Correction, it would bury the division as a division to be taken as seriously as the men, which is a completely futile effort since no one gives a shit about women's wrestling anyway. You might as well make it fun.

I tend to view the Lacey character as a parody of the divas and think she does great with it. So maybe they should have Eve adopt this gimmick unless potty is not PG. Beth Phoenix could come back and load up on burritos for extra "motivation" to finally defeat eve "r clear" (wwe dropped pg and added an interracial relationship with r-truth who raps about his potty hotty). Then of course Beth literally shits on the title during her celebration which no one cares about anyway because it has metaphorically been going on for the whole piss hulk queen storyline.

This last part doesn't even make sense. It's like you're trying as hard as you can to turn every single one of your posts into a WWE vs. TNA post. You even do it when it makes no sense to, as seen here. you are a horrible poster and I wish I could ban you. Get out.

((I did, however, smirk at "potty hotty".))

This sounds like a terrible idea, in my opinion. I can only imagine where it would have to go during the match she drops the championship . . . yuck.

Yeah, that's gross. That would never happen if I were doing it, but TNA would because they're edgy and cool.

So let me get this straight. People hated Stings "Deception". They hated AJ's heel turn. They hated Stone Cold Shark Boy, Super Eric and the Prince Justice Brotherhood, and Rosie Lottalove... But you want Lacey Von Erich to piss her pants?

This sentence made me literally LOL. Just wanted you to know.

Doc, you said you were off doing some missionary stuff of sorts.

Correct.

Where? Vegas or Amsterdam?

SPARTA!!

No. We don't need a hot model running around having to take a piss. Thats as dumb as the Santino Bunch.

Hardly. And The Santino Bunch brought back Doink. That's gotta be worth something, right?

She has a look that can fit a role like Satcy Keibler played. remember how far she got? She never needed to get in the ring and be taken as a serious contender. Damn Marie is another example of women not needing to wrestle. Or Chelsea.

So she can just be yet another boring attractive valet with no real personality, there for just eye candy. Isn't this what TNA lovers try and rail against WWE for? not giving us reasons to care about the women, and not giving them personalities?

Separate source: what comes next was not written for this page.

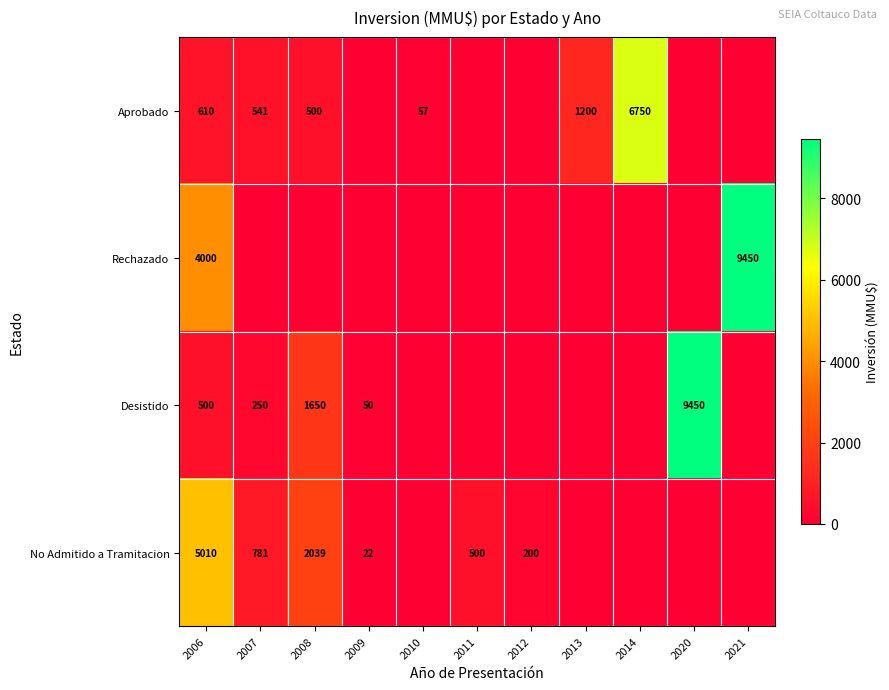

Is it true that No Admitido a Tramitacion equals 5010 at 2006?

True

Right there in TNA. You don't see her running around looking for the bathroom to get airtime, do you?

No, she just gots raped by Abyss. Oh, and she had to "fix her makeup" once. So I guess you do. Lulz.

How about that Christy Hemme? I think TNA only has her doing interviews since JB is the ring announcer. We know Lacey can speak fluid English, If Maria could do it, so could she. Bottomline is that Lacey doesn't need to hold her leaks in to stay relevant.

So she'll be Generic Blonde Interviewer Valet. How thrilling. I'd much rather have her do that than something that's actually interesting!
 
While it would be a thoroughly stupid idea, I could see it getting a few cheap laughs. At the end of the day I'm sure Lacey won't want to be known as the piss girl.

You might as well just have her team with Daffney if you want some comedy segments. You could do segments where Lacey takes her shopping for girly pink clothes and tries to convince Daffney to use glittery makeup or some other shit like that. Odd couple teams are usually the tried and tested comedy methods in wrestling (as far as I know)

It will be better than having her booked as "The girl who needs to go".
 
Doc, just becuase YOU have some strange "girls taking a piss" fetish, doooeesss noooottt mean anyone else wants anything to do with Lacey Von Erich's pee time. TNA needs a bit more legitimacy, not shit like this.